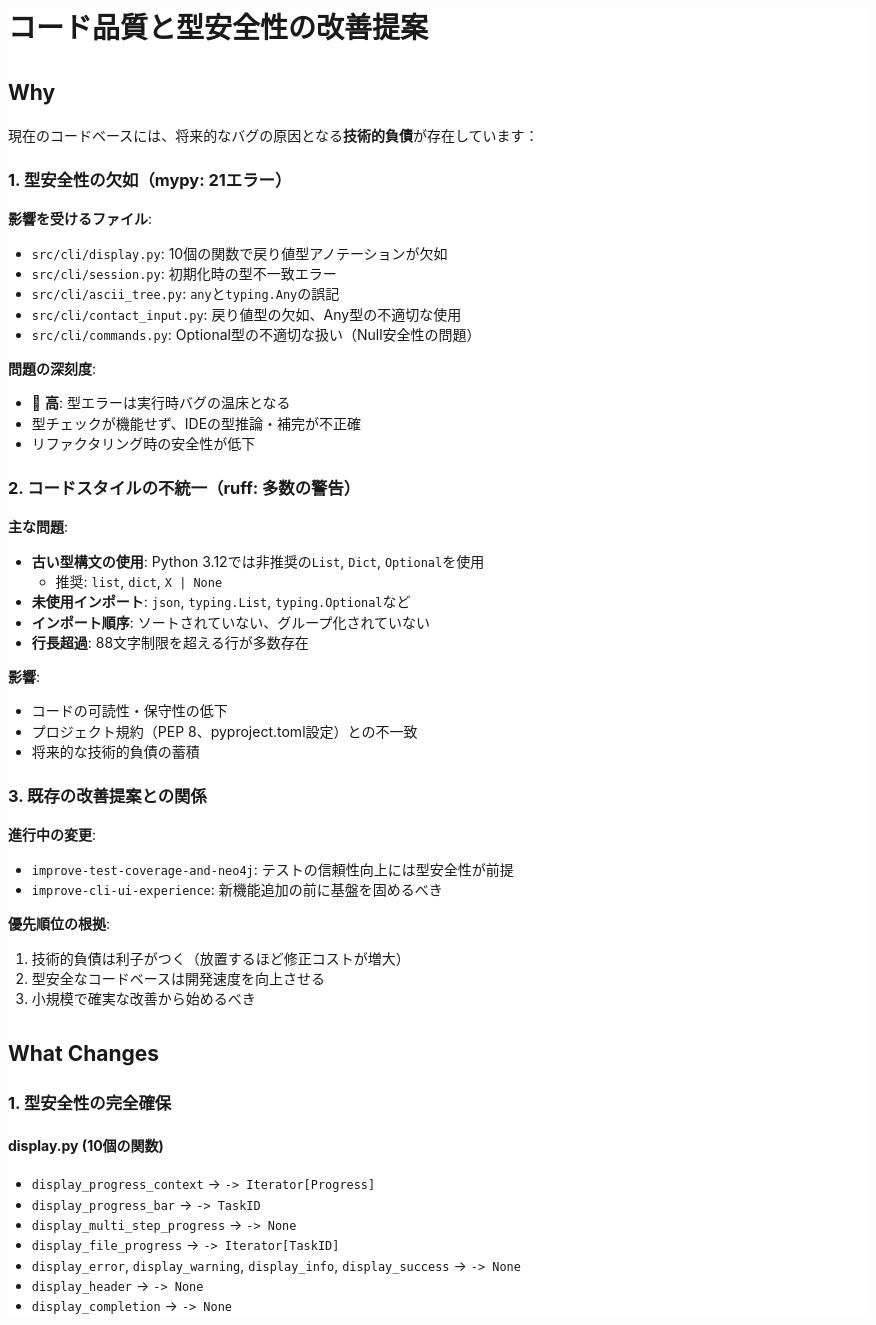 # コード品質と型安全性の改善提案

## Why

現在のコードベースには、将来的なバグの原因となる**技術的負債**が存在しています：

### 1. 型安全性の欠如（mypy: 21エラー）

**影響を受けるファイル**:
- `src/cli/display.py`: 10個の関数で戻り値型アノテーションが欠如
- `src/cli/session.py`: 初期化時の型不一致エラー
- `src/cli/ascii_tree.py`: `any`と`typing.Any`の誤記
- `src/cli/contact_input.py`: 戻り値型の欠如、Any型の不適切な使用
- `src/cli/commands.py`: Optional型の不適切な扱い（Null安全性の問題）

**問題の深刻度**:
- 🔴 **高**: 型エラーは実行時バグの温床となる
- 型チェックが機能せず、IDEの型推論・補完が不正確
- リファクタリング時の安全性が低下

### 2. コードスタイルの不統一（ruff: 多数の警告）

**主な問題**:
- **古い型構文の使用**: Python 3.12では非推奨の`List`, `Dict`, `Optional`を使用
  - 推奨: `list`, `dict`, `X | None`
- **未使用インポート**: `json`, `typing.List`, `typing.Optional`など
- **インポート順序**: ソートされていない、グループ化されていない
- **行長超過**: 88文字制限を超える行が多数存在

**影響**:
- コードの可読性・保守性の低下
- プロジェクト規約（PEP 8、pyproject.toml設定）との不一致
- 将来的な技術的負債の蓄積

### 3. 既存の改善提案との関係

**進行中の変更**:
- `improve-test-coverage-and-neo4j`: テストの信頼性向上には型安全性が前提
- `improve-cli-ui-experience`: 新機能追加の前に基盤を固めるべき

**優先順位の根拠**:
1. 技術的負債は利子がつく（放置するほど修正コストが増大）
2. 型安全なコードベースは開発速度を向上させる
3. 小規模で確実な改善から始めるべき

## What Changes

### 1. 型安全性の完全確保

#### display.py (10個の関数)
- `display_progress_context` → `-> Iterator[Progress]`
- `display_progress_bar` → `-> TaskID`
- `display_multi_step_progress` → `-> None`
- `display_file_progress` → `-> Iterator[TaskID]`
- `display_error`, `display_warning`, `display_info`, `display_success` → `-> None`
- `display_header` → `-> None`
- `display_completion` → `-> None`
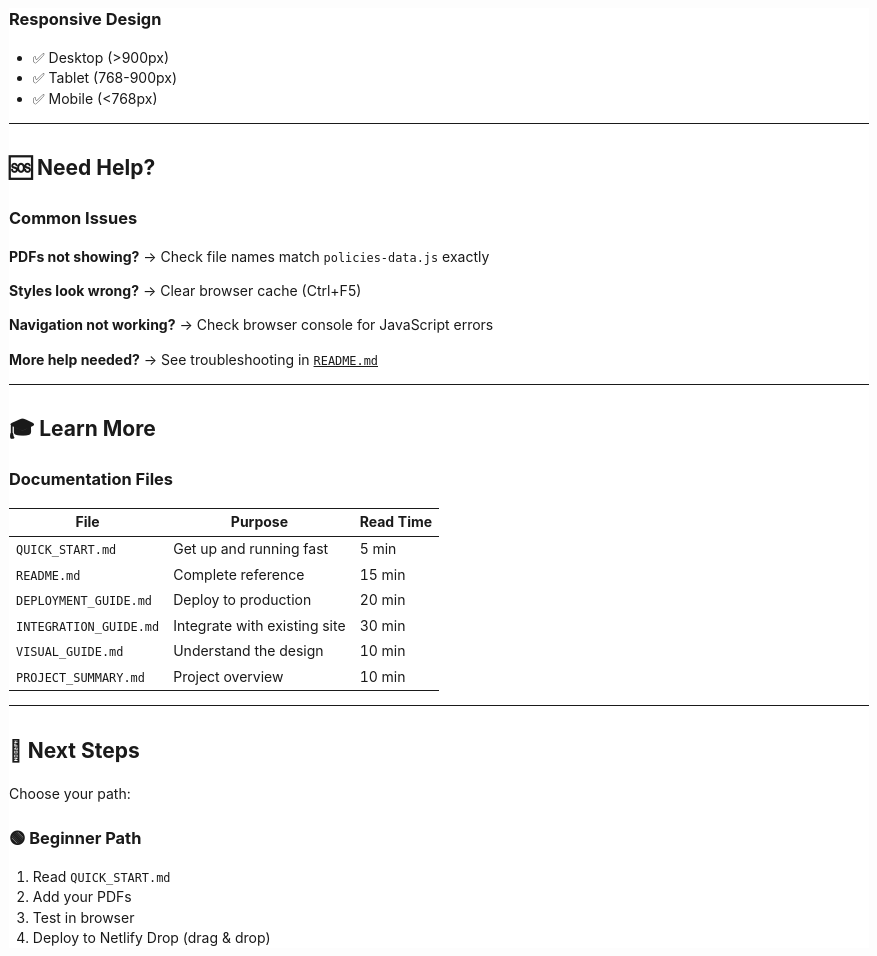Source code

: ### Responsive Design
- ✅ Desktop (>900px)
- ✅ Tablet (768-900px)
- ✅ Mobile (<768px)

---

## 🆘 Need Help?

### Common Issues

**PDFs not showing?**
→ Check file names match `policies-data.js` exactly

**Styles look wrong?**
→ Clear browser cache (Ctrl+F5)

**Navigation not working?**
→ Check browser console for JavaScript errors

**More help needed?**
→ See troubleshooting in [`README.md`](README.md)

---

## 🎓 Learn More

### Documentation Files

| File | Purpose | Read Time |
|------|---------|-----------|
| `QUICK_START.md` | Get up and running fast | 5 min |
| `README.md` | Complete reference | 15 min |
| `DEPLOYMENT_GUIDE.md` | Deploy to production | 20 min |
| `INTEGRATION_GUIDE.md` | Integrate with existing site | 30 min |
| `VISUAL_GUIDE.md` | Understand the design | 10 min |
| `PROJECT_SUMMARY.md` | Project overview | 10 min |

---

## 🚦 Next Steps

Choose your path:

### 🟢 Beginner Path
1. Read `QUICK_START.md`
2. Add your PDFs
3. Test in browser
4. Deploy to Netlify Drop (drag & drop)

◇ ◇ ◇ ◇

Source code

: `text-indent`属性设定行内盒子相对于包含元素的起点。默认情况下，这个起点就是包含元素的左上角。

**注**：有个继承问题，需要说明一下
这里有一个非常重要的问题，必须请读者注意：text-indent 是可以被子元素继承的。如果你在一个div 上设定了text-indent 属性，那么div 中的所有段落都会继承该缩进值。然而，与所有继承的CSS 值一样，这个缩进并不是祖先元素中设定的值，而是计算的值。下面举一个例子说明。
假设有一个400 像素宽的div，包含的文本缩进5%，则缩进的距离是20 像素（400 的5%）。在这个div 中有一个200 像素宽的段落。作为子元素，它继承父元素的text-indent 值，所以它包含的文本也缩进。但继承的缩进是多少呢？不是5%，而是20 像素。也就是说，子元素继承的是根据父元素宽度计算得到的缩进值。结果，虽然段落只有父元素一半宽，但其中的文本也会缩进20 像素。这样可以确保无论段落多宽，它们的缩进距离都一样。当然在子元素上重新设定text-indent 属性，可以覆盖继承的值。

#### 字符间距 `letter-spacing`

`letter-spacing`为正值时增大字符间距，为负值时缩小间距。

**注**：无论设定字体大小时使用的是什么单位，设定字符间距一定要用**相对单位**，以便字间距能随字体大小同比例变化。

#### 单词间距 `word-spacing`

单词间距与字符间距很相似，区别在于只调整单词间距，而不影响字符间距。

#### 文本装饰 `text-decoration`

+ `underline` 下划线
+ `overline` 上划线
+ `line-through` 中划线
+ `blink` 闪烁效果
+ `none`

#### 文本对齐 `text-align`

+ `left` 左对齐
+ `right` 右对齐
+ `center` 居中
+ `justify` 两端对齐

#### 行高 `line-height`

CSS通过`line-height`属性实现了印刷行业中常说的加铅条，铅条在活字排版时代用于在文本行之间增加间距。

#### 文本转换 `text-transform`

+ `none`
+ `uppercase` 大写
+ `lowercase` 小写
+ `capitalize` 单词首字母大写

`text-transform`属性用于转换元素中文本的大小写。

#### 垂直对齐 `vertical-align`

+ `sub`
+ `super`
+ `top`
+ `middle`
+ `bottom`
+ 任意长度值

◇ ◇ ◇ ◇

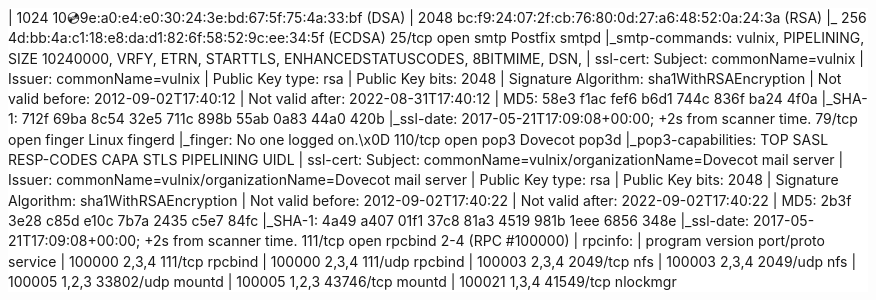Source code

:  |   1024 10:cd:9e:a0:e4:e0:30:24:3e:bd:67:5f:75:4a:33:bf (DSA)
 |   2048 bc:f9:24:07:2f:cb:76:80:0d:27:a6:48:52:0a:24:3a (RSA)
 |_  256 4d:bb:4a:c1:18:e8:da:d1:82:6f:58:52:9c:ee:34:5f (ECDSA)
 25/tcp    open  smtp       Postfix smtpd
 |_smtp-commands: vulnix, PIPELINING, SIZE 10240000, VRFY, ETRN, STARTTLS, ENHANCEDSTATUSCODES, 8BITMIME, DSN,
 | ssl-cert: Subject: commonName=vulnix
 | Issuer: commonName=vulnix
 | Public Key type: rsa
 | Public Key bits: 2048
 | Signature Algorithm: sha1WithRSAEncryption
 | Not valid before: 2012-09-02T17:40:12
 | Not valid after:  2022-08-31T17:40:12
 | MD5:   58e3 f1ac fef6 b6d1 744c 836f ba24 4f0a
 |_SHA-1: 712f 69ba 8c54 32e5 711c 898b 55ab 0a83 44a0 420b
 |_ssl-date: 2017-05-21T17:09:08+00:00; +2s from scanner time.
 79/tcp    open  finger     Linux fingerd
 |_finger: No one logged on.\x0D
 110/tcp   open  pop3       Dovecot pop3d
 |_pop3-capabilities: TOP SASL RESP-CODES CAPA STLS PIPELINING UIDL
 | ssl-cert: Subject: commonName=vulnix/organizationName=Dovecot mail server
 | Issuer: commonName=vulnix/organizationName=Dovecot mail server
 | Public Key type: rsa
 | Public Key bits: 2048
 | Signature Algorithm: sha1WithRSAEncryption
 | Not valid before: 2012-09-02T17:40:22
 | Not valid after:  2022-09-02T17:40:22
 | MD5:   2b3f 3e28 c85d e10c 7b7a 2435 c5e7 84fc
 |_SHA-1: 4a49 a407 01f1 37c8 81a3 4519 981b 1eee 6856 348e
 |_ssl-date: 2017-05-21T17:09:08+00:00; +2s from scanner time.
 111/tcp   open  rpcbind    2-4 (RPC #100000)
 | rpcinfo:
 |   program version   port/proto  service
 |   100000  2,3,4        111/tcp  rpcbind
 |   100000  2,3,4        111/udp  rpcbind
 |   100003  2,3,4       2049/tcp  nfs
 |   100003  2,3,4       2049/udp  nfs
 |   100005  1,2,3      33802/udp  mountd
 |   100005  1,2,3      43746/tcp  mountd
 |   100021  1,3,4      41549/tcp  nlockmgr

◇ ◇ ◇ ◇

Task statement:
Using the data above, set down each line from the line with "#### display.py (10個の関数)" to the line with "4. Deploy to Netlify Drop (drag & drop)" exactly, both ends included, and leave the pictures behind. Nothing else belongs.

Result of the exercise:
#### display.py (10個の関数)
- `display_progress_context` → `-> Iterator[Progress]`
- `display_progress_bar` → `-> TaskID`
- `display_multi_step_progress` → `-> None`
- `display_file_progress` → `-> Iterator[TaskID]`
- `display_error`, `display_warning`, `display_info`, `display_success` → `-> None`
- `display_header` → `-> None`
- `display_completion` → `-> None`
Source code

: ### Responsive Design
- ✅ Desktop (>900px)
- ✅ Tablet (768-900px)
- ✅ Mobile (<768px)

---

## 🆘 Need Help?

### Common Issues

**PDFs not showing?**
→ Check file names match `policies-data.js` exactly

**Styles look wrong?**
→ Clear browser cache (Ctrl+F5)

**Navigation not working?**
→ Check browser console for JavaScript errors

**More help needed?**
→ See troubleshooting in [`README.md`](README.md)

---

## 🎓 Learn More

### Documentation Files

| File | Purpose | Read Time |
|------|---------|-----------|
| `QUICK_START.md` | Get up and running fast | 5 min |
| `README.md` | Complete reference | 15 min |
| `DEPLOYMENT_GUIDE.md` | Deploy to production | 20 min |
| `INTEGRATION_GUIDE.md` | Integrate with existing site | 30 min |
| `VISUAL_GUIDE.md` | Understand the design | 10 min |
| `PROJECT_SUMMARY.md` | Project overview | 10 min |

---

## 🚦 Next Steps

Choose your path:

### 🟢 Beginner Path
1. Read `QUICK_START.md`
2. Add your PDFs
3. Test in browser
4. Deploy to Netlify Drop (drag & drop)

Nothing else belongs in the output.